楡男

一億人の腹痛と辞書と毛虫とオレンジと

デジタルカメラを買いまして、写真の練習しに行くかとカメラ持って外に飛び出したんですけど、なんかばつがわるくて、持ってはいけないものを持って歩いてるような、小さい頃に夜更かししたような、へんな静かな興奮と動揺があって、たとえるなら万引きした後の気持ちってこんな感じなのだろうかと想像して、なにか身に余るものを・分不相応なものを身につけているような気分になった。まあそれなりに高かったので。

それだけじゃない。被写体にカメラを向けるということは、これはもう逃れようもなく「写真を撮る」という行為をばばんと打ち出してしまってるわけで、どう控えめに見てもそのとき自分は傍観者というより能動的になにかをなすものだ。いや写真を撮るということの一環には見ることが含まれており、写真を撮る者はそれゆえ傍観者だと考えることも一応できる。だけどファインダーを覗き込みカメラを構えて、どっからどう見てもこれから写真を撮るというかたちを示したうえで、それでもなお「なにもしてない傍観者」を決め込むなんて、無理がある。

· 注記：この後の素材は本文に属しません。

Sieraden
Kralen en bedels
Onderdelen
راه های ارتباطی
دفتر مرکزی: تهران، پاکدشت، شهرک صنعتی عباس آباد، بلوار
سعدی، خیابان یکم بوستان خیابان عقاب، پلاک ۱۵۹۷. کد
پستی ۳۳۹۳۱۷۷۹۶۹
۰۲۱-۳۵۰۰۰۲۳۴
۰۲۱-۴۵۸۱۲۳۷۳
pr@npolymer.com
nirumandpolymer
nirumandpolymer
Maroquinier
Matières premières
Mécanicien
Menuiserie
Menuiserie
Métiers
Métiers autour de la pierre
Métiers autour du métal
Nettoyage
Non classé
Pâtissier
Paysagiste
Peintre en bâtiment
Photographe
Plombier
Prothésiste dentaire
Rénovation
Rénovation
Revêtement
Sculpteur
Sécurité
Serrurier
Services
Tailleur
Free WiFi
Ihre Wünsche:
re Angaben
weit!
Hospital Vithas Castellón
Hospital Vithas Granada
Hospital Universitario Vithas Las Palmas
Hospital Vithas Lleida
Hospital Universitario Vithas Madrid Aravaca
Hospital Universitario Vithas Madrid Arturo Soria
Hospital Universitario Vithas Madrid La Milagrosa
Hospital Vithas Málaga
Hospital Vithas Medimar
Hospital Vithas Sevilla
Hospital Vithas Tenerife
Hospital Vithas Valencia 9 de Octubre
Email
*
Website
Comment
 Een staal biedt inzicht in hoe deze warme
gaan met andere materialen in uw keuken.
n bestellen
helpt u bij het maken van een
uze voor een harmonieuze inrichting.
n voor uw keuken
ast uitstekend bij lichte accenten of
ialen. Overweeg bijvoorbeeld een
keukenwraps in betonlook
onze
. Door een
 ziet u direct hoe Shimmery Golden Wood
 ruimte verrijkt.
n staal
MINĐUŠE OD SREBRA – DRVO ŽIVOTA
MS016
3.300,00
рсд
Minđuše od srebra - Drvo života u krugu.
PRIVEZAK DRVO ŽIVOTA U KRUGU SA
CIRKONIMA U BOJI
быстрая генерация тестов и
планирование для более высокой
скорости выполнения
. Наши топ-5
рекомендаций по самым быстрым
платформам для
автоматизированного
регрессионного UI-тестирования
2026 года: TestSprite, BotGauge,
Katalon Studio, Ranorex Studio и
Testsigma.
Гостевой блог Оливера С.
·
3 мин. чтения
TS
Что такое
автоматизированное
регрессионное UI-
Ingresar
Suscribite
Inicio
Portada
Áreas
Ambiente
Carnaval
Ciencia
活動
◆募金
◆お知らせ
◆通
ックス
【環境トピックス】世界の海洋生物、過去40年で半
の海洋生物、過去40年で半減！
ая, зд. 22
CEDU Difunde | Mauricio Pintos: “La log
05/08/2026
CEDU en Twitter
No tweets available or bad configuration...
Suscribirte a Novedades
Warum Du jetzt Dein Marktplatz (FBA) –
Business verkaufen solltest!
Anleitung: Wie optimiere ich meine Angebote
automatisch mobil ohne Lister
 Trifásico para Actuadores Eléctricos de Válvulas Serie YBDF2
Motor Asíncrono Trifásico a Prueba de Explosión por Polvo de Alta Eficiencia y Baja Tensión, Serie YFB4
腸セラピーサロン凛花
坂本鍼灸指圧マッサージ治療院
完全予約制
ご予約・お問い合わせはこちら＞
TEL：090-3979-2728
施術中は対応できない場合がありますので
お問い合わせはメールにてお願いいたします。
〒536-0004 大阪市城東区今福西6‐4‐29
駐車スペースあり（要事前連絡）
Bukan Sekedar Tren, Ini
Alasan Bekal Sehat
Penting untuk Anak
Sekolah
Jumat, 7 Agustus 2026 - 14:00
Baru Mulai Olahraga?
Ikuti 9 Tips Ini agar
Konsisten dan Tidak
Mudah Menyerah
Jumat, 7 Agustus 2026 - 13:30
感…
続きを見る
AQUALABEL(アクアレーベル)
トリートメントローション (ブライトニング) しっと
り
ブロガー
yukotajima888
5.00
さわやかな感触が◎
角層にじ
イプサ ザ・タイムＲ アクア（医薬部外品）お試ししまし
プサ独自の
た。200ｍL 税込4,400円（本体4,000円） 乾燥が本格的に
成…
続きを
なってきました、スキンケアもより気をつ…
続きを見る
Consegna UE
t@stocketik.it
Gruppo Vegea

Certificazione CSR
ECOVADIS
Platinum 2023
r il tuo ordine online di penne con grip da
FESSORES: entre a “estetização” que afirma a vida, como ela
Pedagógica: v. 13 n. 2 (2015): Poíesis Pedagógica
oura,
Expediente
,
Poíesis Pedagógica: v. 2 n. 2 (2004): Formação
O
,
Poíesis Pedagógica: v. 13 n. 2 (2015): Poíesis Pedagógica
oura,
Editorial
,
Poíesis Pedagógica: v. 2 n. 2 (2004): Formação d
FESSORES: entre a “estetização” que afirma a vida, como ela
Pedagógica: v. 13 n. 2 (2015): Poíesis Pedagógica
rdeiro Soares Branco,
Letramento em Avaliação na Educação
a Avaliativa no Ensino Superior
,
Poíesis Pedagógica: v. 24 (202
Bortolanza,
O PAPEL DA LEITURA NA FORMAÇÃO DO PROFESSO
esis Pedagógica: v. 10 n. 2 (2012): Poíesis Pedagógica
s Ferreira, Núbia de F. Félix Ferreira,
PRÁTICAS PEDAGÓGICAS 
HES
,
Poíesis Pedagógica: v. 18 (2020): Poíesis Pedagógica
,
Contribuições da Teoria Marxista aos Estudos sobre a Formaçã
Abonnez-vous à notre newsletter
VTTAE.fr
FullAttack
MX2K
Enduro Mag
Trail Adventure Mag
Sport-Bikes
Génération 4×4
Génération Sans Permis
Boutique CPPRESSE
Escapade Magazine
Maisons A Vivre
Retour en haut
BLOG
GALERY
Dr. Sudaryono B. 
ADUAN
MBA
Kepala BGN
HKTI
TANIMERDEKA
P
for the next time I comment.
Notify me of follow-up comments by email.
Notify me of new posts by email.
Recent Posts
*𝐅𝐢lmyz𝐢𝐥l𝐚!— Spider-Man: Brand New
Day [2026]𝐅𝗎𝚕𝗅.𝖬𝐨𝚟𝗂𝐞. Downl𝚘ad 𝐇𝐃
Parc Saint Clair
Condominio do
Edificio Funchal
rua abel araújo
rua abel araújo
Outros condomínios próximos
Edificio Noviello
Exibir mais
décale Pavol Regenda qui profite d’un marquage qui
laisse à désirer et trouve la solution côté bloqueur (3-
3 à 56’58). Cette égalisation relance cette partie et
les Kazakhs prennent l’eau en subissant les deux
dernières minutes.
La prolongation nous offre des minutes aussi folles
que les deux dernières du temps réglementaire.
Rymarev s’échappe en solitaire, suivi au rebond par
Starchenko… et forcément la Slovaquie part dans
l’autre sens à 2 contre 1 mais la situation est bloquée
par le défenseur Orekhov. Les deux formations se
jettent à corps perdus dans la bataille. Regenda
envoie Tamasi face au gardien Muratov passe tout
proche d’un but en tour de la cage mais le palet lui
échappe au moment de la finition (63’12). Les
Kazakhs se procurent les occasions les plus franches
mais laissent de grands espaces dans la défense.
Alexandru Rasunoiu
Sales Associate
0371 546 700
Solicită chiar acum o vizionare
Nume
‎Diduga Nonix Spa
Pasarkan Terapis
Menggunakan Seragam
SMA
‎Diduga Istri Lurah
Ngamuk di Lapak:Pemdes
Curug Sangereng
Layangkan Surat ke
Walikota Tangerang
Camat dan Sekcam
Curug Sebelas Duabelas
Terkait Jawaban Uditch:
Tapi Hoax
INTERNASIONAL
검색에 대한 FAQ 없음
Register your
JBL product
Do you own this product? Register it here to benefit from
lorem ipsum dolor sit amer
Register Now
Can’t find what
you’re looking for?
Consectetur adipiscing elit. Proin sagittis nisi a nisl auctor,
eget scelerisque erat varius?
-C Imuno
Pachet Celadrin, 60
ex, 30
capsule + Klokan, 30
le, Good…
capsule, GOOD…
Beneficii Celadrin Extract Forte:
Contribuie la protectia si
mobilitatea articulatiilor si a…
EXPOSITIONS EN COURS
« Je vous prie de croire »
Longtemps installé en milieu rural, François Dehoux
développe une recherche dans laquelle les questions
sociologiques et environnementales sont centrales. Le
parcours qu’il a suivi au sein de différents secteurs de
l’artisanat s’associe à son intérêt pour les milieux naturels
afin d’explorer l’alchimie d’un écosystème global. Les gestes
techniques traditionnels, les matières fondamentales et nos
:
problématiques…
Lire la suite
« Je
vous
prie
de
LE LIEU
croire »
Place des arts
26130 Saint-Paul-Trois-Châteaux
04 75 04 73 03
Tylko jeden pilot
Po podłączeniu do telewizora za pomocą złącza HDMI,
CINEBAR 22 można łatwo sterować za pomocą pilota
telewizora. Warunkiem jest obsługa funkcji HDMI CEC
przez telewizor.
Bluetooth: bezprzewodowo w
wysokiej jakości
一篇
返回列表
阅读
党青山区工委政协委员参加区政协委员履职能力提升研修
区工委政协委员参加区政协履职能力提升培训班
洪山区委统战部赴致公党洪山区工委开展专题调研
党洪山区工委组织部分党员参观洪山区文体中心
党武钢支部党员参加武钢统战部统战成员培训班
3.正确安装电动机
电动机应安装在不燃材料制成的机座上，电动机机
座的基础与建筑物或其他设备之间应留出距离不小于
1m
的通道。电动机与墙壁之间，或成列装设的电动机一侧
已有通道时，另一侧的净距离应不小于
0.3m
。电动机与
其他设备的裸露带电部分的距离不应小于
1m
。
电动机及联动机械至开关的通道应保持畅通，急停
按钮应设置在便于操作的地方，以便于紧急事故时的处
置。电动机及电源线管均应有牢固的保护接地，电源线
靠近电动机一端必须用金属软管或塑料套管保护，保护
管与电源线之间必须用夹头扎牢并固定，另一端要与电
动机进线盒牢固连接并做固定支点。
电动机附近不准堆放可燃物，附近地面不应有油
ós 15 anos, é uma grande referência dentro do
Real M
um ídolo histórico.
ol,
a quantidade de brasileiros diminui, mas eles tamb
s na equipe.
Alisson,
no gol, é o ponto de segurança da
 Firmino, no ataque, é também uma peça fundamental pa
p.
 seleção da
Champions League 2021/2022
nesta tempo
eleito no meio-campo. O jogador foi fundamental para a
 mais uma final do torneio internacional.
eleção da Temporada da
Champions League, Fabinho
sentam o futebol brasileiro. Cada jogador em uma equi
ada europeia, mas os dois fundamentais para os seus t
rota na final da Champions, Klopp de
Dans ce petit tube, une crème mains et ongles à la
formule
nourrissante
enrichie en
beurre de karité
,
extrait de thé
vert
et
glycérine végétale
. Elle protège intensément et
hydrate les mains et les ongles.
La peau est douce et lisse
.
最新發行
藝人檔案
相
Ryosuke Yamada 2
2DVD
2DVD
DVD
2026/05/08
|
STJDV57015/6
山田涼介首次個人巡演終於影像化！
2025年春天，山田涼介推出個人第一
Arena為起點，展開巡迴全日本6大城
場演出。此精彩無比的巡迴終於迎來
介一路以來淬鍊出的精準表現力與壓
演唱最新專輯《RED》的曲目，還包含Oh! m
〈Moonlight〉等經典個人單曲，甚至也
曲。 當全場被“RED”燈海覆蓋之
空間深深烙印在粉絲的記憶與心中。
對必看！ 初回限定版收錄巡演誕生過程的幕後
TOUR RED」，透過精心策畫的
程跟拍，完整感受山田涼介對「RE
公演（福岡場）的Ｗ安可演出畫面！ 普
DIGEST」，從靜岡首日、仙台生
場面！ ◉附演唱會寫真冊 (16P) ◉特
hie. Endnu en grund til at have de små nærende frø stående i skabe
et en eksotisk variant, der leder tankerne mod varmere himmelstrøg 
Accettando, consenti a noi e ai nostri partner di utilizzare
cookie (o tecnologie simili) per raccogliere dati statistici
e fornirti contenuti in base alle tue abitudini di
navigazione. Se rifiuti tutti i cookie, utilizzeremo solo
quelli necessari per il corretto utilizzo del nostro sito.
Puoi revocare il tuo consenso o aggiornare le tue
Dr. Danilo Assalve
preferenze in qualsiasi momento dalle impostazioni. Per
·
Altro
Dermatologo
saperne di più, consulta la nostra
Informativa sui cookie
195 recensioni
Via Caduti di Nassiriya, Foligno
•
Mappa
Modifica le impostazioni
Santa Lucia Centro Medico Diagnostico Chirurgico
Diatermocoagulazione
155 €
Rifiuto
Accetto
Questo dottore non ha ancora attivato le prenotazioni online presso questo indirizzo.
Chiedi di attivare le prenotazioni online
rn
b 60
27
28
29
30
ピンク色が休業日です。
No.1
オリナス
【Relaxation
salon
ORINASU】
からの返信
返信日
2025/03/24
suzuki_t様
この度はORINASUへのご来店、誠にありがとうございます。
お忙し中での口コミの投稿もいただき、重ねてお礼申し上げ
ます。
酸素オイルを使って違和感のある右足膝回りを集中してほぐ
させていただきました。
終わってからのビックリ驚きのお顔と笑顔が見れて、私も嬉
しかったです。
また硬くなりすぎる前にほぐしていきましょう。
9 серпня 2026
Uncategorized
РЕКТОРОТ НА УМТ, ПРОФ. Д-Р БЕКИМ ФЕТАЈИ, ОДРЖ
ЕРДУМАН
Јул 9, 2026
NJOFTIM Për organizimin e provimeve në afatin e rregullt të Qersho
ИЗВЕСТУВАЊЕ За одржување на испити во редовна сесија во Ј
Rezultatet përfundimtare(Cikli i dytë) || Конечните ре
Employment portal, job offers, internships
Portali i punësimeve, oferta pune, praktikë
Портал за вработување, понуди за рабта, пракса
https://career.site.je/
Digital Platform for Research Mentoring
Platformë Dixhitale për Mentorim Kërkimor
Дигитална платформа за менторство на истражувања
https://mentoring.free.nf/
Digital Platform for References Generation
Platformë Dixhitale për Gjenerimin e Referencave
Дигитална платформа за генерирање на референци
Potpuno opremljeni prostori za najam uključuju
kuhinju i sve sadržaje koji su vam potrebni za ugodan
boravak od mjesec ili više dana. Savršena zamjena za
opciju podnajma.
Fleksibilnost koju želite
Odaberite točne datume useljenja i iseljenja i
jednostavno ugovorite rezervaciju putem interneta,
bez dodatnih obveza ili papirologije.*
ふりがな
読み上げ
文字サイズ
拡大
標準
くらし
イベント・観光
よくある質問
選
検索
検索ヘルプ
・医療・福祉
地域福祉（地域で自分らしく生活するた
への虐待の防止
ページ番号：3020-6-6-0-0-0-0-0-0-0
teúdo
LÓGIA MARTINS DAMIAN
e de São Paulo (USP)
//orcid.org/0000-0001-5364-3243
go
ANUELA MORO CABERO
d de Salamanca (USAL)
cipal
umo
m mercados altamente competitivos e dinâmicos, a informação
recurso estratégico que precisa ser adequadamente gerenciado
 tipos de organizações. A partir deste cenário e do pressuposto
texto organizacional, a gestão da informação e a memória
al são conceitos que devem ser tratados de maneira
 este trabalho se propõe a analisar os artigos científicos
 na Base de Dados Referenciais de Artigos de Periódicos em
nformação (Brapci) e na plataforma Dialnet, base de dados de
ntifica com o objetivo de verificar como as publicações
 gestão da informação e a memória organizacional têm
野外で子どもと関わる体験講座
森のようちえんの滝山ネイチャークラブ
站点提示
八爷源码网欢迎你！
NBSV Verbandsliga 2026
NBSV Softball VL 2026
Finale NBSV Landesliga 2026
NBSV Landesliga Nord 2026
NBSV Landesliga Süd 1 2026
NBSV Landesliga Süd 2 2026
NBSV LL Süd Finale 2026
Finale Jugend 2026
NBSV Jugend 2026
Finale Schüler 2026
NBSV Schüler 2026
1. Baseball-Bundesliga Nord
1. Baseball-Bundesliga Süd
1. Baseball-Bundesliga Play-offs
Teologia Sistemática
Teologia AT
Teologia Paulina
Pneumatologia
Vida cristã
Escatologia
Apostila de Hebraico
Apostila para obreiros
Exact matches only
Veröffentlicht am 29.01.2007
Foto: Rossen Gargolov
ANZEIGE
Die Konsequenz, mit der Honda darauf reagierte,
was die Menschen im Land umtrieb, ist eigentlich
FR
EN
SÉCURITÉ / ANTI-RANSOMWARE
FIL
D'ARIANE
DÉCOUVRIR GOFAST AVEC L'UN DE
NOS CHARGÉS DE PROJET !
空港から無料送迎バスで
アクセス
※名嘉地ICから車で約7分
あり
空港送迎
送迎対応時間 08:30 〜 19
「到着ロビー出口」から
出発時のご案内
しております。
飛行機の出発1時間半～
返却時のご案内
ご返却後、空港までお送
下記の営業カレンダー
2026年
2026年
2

いやおおげさだ。写真とってる人ぐらいどこにだっているし。それを見て「写真とってるなー」くらいは思うだろうが、それだけだ。何を恐れているんだろう。そういうふうに考えれば、困ったことは何もないように思えてくる。

僕はほんとは誰でもありたくないんだ。誰にも注意を向けられずに背景の裏を散歩していたい。部屋の隅を停止したまま終わりたい。あるいはスライドして、僕はほんとは価値がない人間なんだ。金を出して何かを楽しんだり、人からなにか奪ってまで自分の目的を果たしたりなど、するように定められていない人間なんだ。こう書き出してみると、いかにも心理学的病理という感じ。病気と診断して治療にあたるもよし、煮てよし焼いてよし逆上がりでさかさま世界。ま、そういう性向といっちょつきあってみるために導入したのがこのカメラだってのも事実の一端なので、文句はいいませんけど(?)。

しかしまあ自分の状況とからめてモノを語るのは……。悪くないけど子供っぽい感じもするね。読み手にとってどう見えてるかはわからないけど。